Work instructions
Please copy each line from the entries that contains the string "APERTURE".

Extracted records

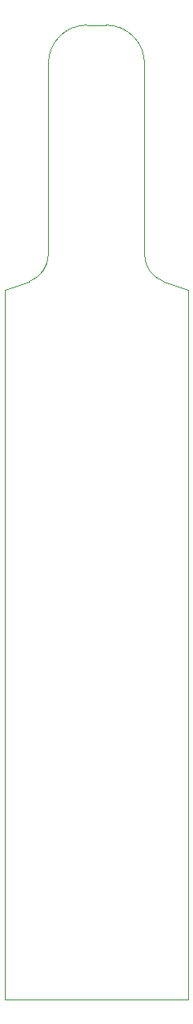
<source format=gm1>
G04 #@! TF.GenerationSoftware,KiCad,Pcbnew,7.0.10*
G04 #@! TF.CreationDate,2024-03-06T15:05:53+01:00*
G04 #@! TF.ProjectId,microscope,6d696372-6f73-4636-9f70-652e6b696361,rev?*
G04 #@! TF.SameCoordinates,Original*
G04 #@! TF.FileFunction,Profile,NP*
%FSLAX46Y46*%
G04 Gerber Fmt 4.6, Leading zero omitted, Abs format (unit mm)*
G04 Created by KiCad (PCBNEW 7.0.10) date 2024-03-06 15:05:53*
%MOMM*%
%LPD*%
G01*
G04 APERTURE LIST*
G04 #@! TA.AperFunction,Profile*
%ADD10C,0.100000*%
G04 #@! TD*
G04 APERTURE END LIST*
D10*
X90500000Y-150000000D02*
X90500000Y-76500000D01*
X99000000Y-49000000D02*
X101000000Y-49000000D01*
X90500000Y-76500000D02*
X93026060Y-75580600D01*
X99000000Y-49000000D02*
G75*
G03*
X95000000Y-53000000I0J-4000000D01*
G01*
X105000001Y-72761500D02*
G75*
G03*
X106973940Y-75580577I2999999J0D01*
G01*
X109500000Y-150000000D02*
X90500000Y-150000000D01*
X93026060Y-75580578D02*
G75*
G03*
X95000000Y-72761500I-1026060J2819078D01*
G01*
X105000000Y-72761500D02*
X105000000Y-53000000D01*
X109500000Y-76500000D02*
X106973940Y-75580600D01*
X105000000Y-53000000D02*
G75*
G03*
X101000000Y-49000000I-4000000J0D01*
G01*
X109500000Y-150000000D02*
X109500000Y-76500000D01*
X95000000Y-72761500D02*
X95000000Y-53000000D01*
M02*

</source>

Answer box
G04 APERTURE LIST*
G04 APERTURE END LIST*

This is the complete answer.